REQUIREMENTS: Can you write out the data word for word, starting with its first line and going on through the line containing "v(90, -170) *"?

(Collected data entries)
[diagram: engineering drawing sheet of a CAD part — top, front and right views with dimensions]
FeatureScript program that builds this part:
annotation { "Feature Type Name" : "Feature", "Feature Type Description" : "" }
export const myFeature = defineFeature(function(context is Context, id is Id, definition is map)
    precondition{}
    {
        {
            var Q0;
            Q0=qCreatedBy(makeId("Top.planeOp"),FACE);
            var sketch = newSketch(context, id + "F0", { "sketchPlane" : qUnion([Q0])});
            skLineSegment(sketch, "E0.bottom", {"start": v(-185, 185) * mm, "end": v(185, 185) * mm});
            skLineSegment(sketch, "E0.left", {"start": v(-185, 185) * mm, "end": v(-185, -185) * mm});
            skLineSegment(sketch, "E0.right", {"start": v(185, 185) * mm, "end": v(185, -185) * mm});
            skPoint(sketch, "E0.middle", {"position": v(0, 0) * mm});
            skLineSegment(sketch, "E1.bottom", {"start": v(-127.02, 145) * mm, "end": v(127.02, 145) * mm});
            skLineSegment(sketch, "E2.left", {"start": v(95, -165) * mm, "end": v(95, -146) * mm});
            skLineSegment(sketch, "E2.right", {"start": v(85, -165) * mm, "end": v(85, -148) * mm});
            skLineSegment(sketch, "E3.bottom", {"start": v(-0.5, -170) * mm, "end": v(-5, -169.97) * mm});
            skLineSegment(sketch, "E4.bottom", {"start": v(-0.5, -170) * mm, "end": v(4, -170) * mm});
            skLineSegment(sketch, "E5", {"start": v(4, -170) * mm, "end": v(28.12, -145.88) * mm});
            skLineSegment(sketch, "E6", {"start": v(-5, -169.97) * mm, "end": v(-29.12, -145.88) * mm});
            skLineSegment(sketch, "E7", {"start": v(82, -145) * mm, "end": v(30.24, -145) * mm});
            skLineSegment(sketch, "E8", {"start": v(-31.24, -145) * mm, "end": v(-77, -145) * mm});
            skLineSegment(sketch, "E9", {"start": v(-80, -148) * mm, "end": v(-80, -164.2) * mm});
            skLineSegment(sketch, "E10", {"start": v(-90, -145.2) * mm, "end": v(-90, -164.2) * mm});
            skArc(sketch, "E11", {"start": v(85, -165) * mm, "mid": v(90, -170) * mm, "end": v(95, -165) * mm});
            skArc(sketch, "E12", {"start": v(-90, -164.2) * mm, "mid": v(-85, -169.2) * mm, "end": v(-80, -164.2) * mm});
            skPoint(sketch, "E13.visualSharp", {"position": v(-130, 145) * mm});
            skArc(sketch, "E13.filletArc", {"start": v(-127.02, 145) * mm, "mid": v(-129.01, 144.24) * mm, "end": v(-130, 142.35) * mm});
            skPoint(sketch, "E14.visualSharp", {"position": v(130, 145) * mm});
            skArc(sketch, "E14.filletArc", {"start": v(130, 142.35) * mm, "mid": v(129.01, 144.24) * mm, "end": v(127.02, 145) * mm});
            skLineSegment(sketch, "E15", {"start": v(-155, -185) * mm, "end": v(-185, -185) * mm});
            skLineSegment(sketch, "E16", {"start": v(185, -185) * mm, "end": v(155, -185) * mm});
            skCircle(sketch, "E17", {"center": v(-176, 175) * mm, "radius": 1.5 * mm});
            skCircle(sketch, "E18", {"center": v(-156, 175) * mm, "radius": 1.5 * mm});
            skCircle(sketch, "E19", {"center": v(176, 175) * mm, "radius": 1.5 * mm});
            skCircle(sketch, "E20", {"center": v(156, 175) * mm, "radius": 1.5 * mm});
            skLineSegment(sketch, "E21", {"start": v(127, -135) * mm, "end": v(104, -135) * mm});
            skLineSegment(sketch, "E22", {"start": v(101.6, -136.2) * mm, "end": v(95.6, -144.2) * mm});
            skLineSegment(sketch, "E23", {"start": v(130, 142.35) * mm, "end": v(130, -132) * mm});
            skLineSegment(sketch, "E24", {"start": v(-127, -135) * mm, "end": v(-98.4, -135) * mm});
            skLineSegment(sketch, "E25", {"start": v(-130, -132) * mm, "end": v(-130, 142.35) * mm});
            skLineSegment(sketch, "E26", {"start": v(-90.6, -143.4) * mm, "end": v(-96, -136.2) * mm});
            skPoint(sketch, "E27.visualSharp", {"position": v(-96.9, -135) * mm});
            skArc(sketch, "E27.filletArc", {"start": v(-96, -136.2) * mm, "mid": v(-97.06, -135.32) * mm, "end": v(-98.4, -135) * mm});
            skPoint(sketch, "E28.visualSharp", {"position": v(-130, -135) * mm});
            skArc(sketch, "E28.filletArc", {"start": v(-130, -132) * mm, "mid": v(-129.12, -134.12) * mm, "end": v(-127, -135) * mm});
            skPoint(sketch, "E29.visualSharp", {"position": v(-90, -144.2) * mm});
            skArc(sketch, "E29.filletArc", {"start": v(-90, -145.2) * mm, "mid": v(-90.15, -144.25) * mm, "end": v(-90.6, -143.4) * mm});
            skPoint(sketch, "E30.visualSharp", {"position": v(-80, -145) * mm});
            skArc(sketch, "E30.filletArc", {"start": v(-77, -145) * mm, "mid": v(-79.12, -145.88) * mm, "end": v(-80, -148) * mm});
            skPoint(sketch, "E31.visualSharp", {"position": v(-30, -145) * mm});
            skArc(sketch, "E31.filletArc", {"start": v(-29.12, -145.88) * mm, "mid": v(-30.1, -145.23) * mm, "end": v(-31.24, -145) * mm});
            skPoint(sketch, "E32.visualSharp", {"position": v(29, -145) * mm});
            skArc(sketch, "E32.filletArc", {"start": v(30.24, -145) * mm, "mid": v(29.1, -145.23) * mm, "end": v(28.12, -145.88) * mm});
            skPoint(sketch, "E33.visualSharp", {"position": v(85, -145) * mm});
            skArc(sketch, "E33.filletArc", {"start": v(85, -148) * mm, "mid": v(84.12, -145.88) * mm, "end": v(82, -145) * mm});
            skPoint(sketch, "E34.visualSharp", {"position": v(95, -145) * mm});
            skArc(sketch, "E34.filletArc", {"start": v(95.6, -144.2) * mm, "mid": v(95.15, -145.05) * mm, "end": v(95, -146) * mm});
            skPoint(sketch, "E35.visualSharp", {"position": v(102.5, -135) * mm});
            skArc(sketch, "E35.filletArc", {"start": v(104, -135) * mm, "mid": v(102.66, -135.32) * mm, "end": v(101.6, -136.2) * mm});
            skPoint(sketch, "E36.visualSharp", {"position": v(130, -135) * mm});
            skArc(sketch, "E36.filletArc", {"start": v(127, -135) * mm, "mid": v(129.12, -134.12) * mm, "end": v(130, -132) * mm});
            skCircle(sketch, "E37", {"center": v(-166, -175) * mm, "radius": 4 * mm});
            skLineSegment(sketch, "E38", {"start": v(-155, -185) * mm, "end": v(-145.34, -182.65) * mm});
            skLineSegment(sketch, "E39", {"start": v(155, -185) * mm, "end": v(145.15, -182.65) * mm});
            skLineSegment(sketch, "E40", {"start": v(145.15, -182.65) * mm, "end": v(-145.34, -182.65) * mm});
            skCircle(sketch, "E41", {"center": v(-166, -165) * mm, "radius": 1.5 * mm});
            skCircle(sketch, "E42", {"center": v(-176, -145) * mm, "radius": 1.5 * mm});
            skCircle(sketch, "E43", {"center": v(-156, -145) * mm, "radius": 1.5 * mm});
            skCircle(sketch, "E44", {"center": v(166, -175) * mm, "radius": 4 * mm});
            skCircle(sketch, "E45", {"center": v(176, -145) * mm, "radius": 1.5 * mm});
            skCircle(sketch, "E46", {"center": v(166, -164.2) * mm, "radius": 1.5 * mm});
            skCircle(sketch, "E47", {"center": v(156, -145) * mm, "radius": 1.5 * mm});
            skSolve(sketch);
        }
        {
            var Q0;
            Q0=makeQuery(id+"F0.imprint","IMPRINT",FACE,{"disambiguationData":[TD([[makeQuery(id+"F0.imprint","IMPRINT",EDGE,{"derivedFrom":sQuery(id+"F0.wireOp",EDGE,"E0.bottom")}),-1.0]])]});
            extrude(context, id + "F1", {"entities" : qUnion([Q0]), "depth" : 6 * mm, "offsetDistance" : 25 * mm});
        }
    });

EXPECTED ANSWER:
[diagram: engineering drawing sheet of a CAD part — top, front and right views with dimensions]
FeatureScript program that builds this part:
annotation { "Feature Type Name" : "Feature", "Feature Type Description" : "" }
export const myFeature = defineFeature(function(context is Context, id is Id, definition is map)
    precondition{}
    {
        {
            var Q0;
            Q0=qCreatedBy(makeId("Top.planeOp"),FACE);
            var sketch = newSketch(context, id + "F0", { "sketchPlane" : qUnion([Q0])});
            skLineSegment(sketch, "E0.bottom", {"start": v(-185, 185) * mm, "end": v(185, 185) * mm});
            skLineSegment(sketch, "E0.left", {"start": v(-185, 185) * mm, "end": v(-185, -185) * mm});
            skLineSegment(sketch, "E0.right", {"start": v(185, 185) * mm, "end": v(185, -185) * mm});
            skPoint(sketch, "E0.middle", {"position": v(0, 0) * mm});
            skLineSegment(sketch, "E1.bottom", {"start": v(-127.02, 145) * mm, "end": v(127.02, 145) * mm});
            skLineSegment(sketch, "E2.left", {"start": v(95, -165) * mm, "end": v(95, -146) * mm});
            skLineSegment(sketch, "E2.right", {"start": v(85, -165) * mm, "end": v(85, -148) * mm});
            skLineSegment(sketch, "E3.bottom", {"start": v(-0.5, -170) * mm, "end": v(-5, -169.97) * mm});
            skLineSegment(sketch, "E4.bottom", {"start": v(-0.5, -170) * mm, "end": v(4, -170) * mm});
            skLineSegment(sketch, "E5", {"start": v(4, -170) * mm, "end": v(28.12, -145.88) * mm});
            skLineSegment(sketch, "E6", {"start": v(-5, -169.97) * mm, "end": v(-29.12, -145.88) * mm});
            skLineSegment(sketch, "E7", {"start": v(82, -145) * mm, "end": v(30.24, -145) * mm});
            skLineSegment(sketch, "E8", {"start": v(-31.24, -145) * mm, "end": v(-77, -145) * mm});
            skLineSegment(sketch, "E9", {"start": v(-80, -148) * mm, "end": v(-80, -164.2) * mm});
            skLineSegment(sketch, "E10", {"start": v(-90, -145.2) * mm, "end": v(-90, -164.2) * mm});
            skArc(sketch, "E11", {"start": v(85, -165) * mm, "mid": v(90, -170) * mm, "end": v(95, -165) * mm});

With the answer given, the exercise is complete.